You must register for GST once your aggregate turnover in a financial year crosses ₹20 lakh (₹10 lakh in Manipur, Mizoram, Nagaland and Tripura). The ₹40 lakh figure you may have heard applies only to suppliers of goods — not services. Aggregate turnover includes your exempt and export turnover, computed PAN-India.

Watch out: some freelancers must register regardless of turnover — for example if they make certain inter-state taxable supplies, or supply through an e-commerce operator. Many also register voluntarily below ₹20L specifically to file an LUT and claim input tax credit. If your clients are foreign, you generally need registration to file the LUT in the first place.

Add GST vs Reverse (Remove) GST

Add GST (exclusive): you quote a fee and add tax on top → total = fee × (1 + rate). Reverse GST (inclusive): a client gives you an all-in number and you back out the tax → base = amount ÷ (1 + rate), GST = amount − base. At 18%, ₹1,18,000 inclusive splits into ₹1,00,000 base + ₹18,000 GST. Use the inclusive mode whenever a budget is fixed and you need your true pre-tax earnings.

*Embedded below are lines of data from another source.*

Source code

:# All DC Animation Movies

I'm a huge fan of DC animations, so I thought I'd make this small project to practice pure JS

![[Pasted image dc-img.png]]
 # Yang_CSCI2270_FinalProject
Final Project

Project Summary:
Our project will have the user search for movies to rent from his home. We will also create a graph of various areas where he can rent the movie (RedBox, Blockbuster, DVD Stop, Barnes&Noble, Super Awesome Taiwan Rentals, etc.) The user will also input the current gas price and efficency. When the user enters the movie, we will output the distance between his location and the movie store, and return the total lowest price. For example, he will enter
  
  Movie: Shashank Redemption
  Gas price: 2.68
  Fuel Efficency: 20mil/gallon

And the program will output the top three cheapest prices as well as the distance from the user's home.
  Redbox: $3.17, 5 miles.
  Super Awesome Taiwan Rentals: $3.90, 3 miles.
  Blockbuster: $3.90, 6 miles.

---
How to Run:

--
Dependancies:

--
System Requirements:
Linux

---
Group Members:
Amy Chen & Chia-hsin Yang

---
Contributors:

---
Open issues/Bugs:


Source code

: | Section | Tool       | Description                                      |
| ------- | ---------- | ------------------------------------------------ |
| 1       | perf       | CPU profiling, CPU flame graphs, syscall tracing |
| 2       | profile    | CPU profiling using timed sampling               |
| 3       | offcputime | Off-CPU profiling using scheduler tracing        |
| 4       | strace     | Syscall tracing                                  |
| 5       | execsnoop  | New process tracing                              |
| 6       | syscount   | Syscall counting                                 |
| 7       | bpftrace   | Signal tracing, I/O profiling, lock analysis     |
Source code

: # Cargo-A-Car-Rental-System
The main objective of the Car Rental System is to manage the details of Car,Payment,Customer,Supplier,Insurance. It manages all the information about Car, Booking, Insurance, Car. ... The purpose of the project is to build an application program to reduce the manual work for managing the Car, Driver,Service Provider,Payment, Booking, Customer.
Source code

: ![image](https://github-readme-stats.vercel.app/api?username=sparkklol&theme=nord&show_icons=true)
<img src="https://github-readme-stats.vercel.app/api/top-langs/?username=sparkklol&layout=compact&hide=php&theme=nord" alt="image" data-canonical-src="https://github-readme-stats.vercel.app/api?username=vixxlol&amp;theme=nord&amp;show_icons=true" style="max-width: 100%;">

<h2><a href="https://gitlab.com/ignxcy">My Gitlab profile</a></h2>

The Composition Scheme — Usually Not for Exporters

Service providers up to ₹50 lakh turnover may opt for a flat 6% composition rate (3% CGST + 3% SGST) with simpler quarterly returns. But you cannot claim input tax credit, cannot make inter-state supplies, cannot sell through e-commerce operators, and cannot charge GST separately on invoices. Because exports are inter-state supplies, composition is unsuitable for anyone with foreign clients. It can occasionally suit a purely-domestic freelancer with few input costs, but most stay on the regular scheme to keep export and ITC options open.

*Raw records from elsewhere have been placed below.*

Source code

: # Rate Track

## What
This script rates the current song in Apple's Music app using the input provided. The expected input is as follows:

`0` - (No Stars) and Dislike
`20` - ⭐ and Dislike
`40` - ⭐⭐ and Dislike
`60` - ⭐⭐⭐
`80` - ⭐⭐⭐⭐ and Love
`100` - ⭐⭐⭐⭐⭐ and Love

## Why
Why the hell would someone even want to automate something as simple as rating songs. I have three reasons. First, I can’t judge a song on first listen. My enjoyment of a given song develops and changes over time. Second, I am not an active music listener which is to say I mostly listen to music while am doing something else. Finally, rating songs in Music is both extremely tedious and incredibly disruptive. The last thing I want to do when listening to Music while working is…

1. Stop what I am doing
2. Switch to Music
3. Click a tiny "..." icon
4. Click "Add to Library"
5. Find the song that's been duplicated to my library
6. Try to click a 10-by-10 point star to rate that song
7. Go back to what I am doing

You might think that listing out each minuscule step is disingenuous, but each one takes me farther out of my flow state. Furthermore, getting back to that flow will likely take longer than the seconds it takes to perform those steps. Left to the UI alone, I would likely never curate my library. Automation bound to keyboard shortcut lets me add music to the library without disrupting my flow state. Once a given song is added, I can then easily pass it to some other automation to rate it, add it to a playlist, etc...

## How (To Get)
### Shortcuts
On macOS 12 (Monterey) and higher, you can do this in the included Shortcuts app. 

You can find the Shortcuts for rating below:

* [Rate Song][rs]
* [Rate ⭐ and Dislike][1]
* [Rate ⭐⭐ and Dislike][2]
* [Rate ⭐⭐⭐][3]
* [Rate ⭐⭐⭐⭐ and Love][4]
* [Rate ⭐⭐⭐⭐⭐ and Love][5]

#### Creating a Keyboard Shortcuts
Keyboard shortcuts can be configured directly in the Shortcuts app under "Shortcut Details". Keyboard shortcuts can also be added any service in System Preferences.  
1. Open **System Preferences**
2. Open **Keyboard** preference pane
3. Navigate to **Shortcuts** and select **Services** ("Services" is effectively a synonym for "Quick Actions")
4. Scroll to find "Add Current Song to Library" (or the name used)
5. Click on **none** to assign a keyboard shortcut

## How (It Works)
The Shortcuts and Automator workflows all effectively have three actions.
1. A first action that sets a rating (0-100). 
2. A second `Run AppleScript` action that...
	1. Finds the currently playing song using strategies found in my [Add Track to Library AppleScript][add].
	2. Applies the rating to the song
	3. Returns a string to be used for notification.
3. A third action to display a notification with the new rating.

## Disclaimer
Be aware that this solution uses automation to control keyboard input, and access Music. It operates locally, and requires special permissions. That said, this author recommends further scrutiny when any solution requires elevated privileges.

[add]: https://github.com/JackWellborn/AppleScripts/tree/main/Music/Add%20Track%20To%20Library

Common GST Mistakes Freelancers Make

  • Charging foreign clients 18% GST. Exports are zero-rated — bill at 0% with an LUT.
  • Forgetting to renew the LUT every April. It lapses each financial year; an expired LUT means you owe IGST.
  • Assuming the threshold is ₹40 lakh. For services it is ₹20 lakh (₹10 lakh in special states).
  • Not keeping FIRC/FIRA. Without proof of foreign remittance you cannot defend the export zero-rating or claim refunds.
  • Picking composition while exporting. Composition blocks inter-state supply, so it kills your export treatment.
  • Mixing up CGST/SGST and IGST. Same total, but the wrong heads on an invoice cause reconciliation headaches for the client.

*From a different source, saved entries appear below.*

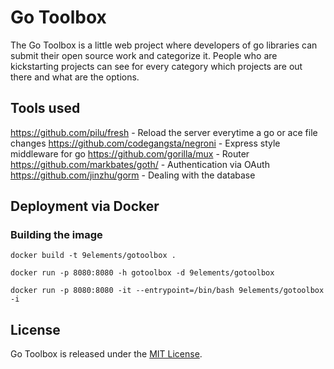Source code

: # Go Toolbox

The Go Toolbox is a little web project where developers of go libraries can submit their open source work and categorize it.
People who are kickstarting projects can see for every category which projects are out there and what are the options.

## Tools used

https://github.com/pilu/fresh - Reload the server everytime a go or ace file changes
https://github.com/codegangsta/negroni - Express style middleware for go
https://github.com/gorilla/mux - Router
https://github.com/markbates/goth/ - Authentication via OAuth
https://github.com/jinzhu/gorm - Dealing with the database

## Deployment via Docker

### Building the image

    docker build -t 9elements/gotoolbox .

    docker run -p 8080:8080 -h gotoolbox -d 9elements/gotoolbox

    docker run -p 8080:8080 -it --entrypoint=/bin/bash 9elements/gotoolbox -i

## License

Go Toolbox is released under the [MIT License](http://www.opensource.org/licenses/MIT).
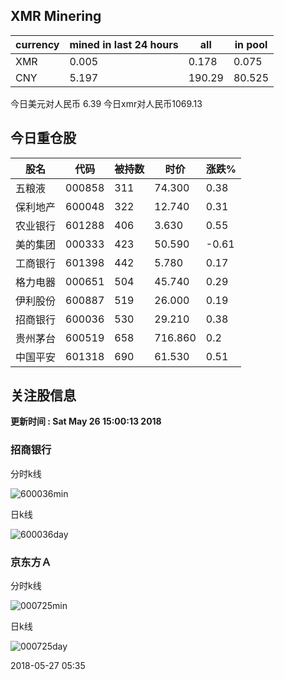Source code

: ## XMR Minering

|currency|mined in last 24 hours|all|in pool|
|---|---|---|---|
|XMR|0.005|0.178|0.075|
|CNY|5.197|190.29|80.525|

今日美元对人民币 6.39	今日xmr对人民币1069.13


## 今日重仓股 

|股名|代码|被持数|时价|涨跌%|
|---|---|---|---|---|
|五粮液|000858|311|74.300|0.38|
|保利地产|600048|322|12.740|0.31|
|农业银行|601288|406|3.630|0.55|
|美的集团|000333|423|50.590|-0.61|
|工商银行|601398|442|5.780|0.17|
|格力电器|000651|504|45.740|0.29|
|伊利股份|600887|519|26.000|0.19|
|招商银行|600036|530|29.210|0.38|
|贵州茅台|600519|658|716.860|0.2|
|中国平安|601318|690|61.530|0.51|

## 关注股信息
**更新时间 : Sat May 26 15:00:13 2018**
### 招商银行 
分时k线

![600036min](http://image.sinajs.cn/newchart/min/n/sh600036.gif)

日k线

![600036day](http://image.sinajs.cn/newchart/daily/n/sh600036.gif)

### 京东方Ａ 
分时k线

![000725min](http://image.sinajs.cn/newchart/min/n/sz000725.gif)

日k线

![000725day](http://image.sinajs.cn/newchart/daily/n/sz000725.gif)

2018-05-27 05:35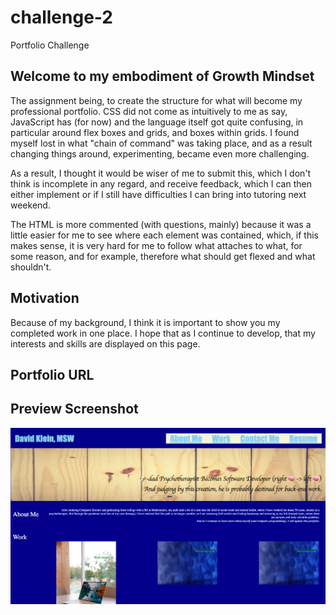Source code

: # challenge-2
Portfolio Challenge

## Welcome to my embodiment of Growth Mindset
The assignment being, to create the structure for what will become my professional portfolio. CSS did not come as intuitively to me as say, JavaScript has (for now) and the language itself got quite confusing, in particular around flex boxes and grids, and boxes within grids. I found myself lost in what "chain of command" was taking place, and as a result changing things around, experimenting, became even more challenging.

As a result, I thought it would be wiser of me to submit this, which I don't think is incomplete in any regard, and receive feedback, which I can then either implement or if I still have difficulties I can bring into tutoring next weekend.

The HTML is more commented (with questions, mainly) because it was a little easier for me to see where each element was contained, which, if this makes sense, it is very hard for me to follow what attaches to what, for some reason, and for example, therefore what should get flexed and what shouldn't.

## Motivation
Because of my background, I think it is important to show you my completed work in one place. I hope that as I continue to develop, that my interests and skills are displayed on this page.

## Portfolio URL

## Preview Screenshot
![alt text](./_Users_davidklein_bootcamp_week2challenge_challenge-2_index.html.png "screenshot snippet")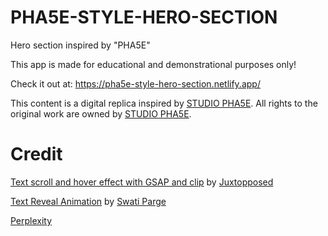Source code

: # PHA5E-STYLE-HERO-SECTION
Hero section inspired by "PHA5E"

This app is made for educational and demonstrational purposes only!

Check it out at: https://pha5e-style-hero-section.netlify.app/

This content is a digital replica inspired by [STUDIO PHA5E](https://www.pha5e.com/). All rights to the original work are owned by [STUDIO PHA5E](https://www.pha5e.com/).

# Credit
[Text scroll and hover effect with GSAP and clip](https://codepen.io/Juxtopposed/pen/mdQaNbG) by [Juxtopposed](https://codepen.io/Juxtopposed)

[Text Reveal Animation](https://codepen.io/swatiparge/pen/LYVMEag) by [Swati Parge](https://codepen.io/swatiparge)

[Perplexity](https://www.perplexity.ai)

Frequently Asked Questions

Do I charge GST to foreign clients?

No — services to a client outside India, paid in foreign currency, are zero-rated. With an LUT you bill at 0%; without one you charge 18% IGST and reclaim it. Either way the foreign client does not bear Indian GST.

When must a freelancer register for GST?

Once aggregate turnover crosses ₹20 lakh in a financial year (₹10 lakh in Manipur, Mizoram, Nagaland, Tripura). The ₹40 lakh limit is for goods, not services. Some inter-state or e-commerce situations require registration regardless of turnover.

What GST rate applies to my services?

Most professional, IT, design, writing and consulting services are 18%. For a same-state client that is 9% CGST + 9% SGST; for another state it is 18% IGST; for a foreign client it is 0% (zero-rated).

What is an LUT?

A Letter of Undertaking (form RFD-11) filed on the GST portal that lets you export services without paying IGST upfront. It is valid for one financial year and must be renewed annually.

How do I remove GST from an inclusive amount?

Base = amount ÷ (1 + rate). At 18%, divide by 1.18. The difference between the inclusive amount and the base is the GST.

Is the composition scheme good for me?

Only if you are purely domestic with low input costs. Composition (6% flat) blocks inter-state supply, so it is unsuitable for anyone exporting to foreign clients.